■ **WHAT NEEDS TO BE DONE**
Every line below from the one with "(called agent $i$'s MXS-certificate for $A$)" through the one with "#### trader buy \<stock name\> \<amount\>" should be retyped exactly, both ends included; no other lines and no pictures.

■ **TASK MATERIAL**

○ ○ ○ ○

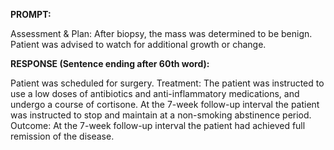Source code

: **PROMPT:**

Assessment & Plan:  After biopsy, the mass was determined to be benign. Patient was advised to watch for additional growth or change. 

**RESPONSE (Sentence ending after 60th word):**

Patient was scheduled for surgery. Treatment:  The patient was instructed to use a low doses of antibiotics and anti-inflammatory medications, and undergo a course of cortisone. At the 7-week follow-up interval the patient was instructed to stop and maintain at a non-smoking abstinence period. Outcome:  At the 7-week follow-up interval the patient had achieved full remission of the disease. 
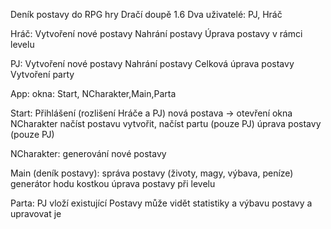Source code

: Deník postavy do RPG hry Dračí doupě 1.6
Dva uživatelé: PJ, Hráč

Hráč:
Vytvoření nové postavy
Nahrání postavy
Úprava postavy v rámci levelu

PJ:
Vytvoření nové postavy
Nahrání postavy
Celková úprava postavy
Vytvoření party

App:
okna: Start, NCharakter,Main,Parta

Start:
Přihlášení (rozlišení Hráče a PJ)
nová postava -> otevření okna NCharakter
načíst postavu
vytvořit, načíst partu (pouze PJ)
úprava postavy (pouze PJ)

NCharakter:
generování nové postavy

Main (deník postavy):
správa postavy (životy, magy, výbava, peníze)
generátor hodu kostkou
úprava postavy při levelu

Parta:
PJ vloží existující Postavy
může vidět statistiky a výbavu postavy a upravovat je
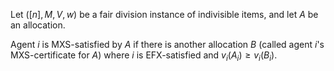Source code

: Let $([n], M, V, w)$ be a fair division instance of indivisible items,
and let $A$ be an allocation.

Agent $i$ is MXS-satisfied by $A$ if there is another allocation $B$
(called agent $i$'s MXS-certificate for $A$)
where $i$ is EFX-satisfied and $v_i(A_i) ≥ v_i(B_i)$.
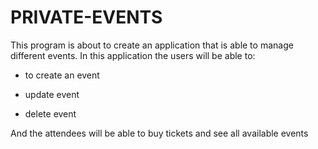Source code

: # PRIVATE-EVENTS

This program is about to create an application that is able to manage different events. In this application the users will be able to:

* to create an event

* update event

* delete event

And the attendees will be able to buy tickets and see all available events
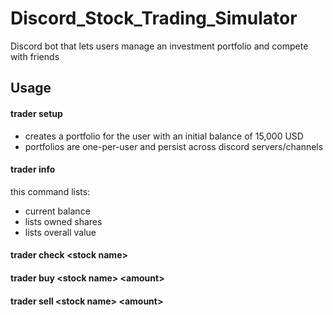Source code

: # Discord_Stock_Trading_Simulator
Discord bot that lets users manage an investment portfolio and compete with friends

## Usage
#### trader setup
 - creates a portfolio for the user with an initial balance of 15,000 USD
 - portfolios are one-per-user and persist across discord servers/channels
#### trader info
 this command lists: 
 - current balance
 - lists owned shares
 - lists overall value
#### trader check \<stock name\>
#### trader buy \<stock name\> \<amount\>
#### trader sell \<stock name\> \<amount\>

○ ○ ○ ○

■ **OUTPUT FOR THIS EXERCISE**
(called agent $i$'s MXS-certificate for $A$)
where $i$ is EFX-satisfied and $v_i(A_i) ≥ v_i(B_i)$.
Source code

: # PRIVATE-EVENTS

This program is about to create an application that is able to manage different events. In this application the users will be able to:

* to create an event

* update event

* delete event

And the attendees will be able to buy tickets and see all available events
Source code

: # Discord_Stock_Trading_Simulator
Discord bot that lets users manage an investment portfolio and compete with friends

## Usage
#### trader setup
 - creates a portfolio for the user with an initial balance of 15,000 USD
 - portfolios are one-per-user and persist across discord servers/channels
#### trader info
 this command lists: 
 - current balance
 - lists owned shares
 - lists overall value
#### trader check \<stock name\>
#### trader buy \<stock name\> \<amount\>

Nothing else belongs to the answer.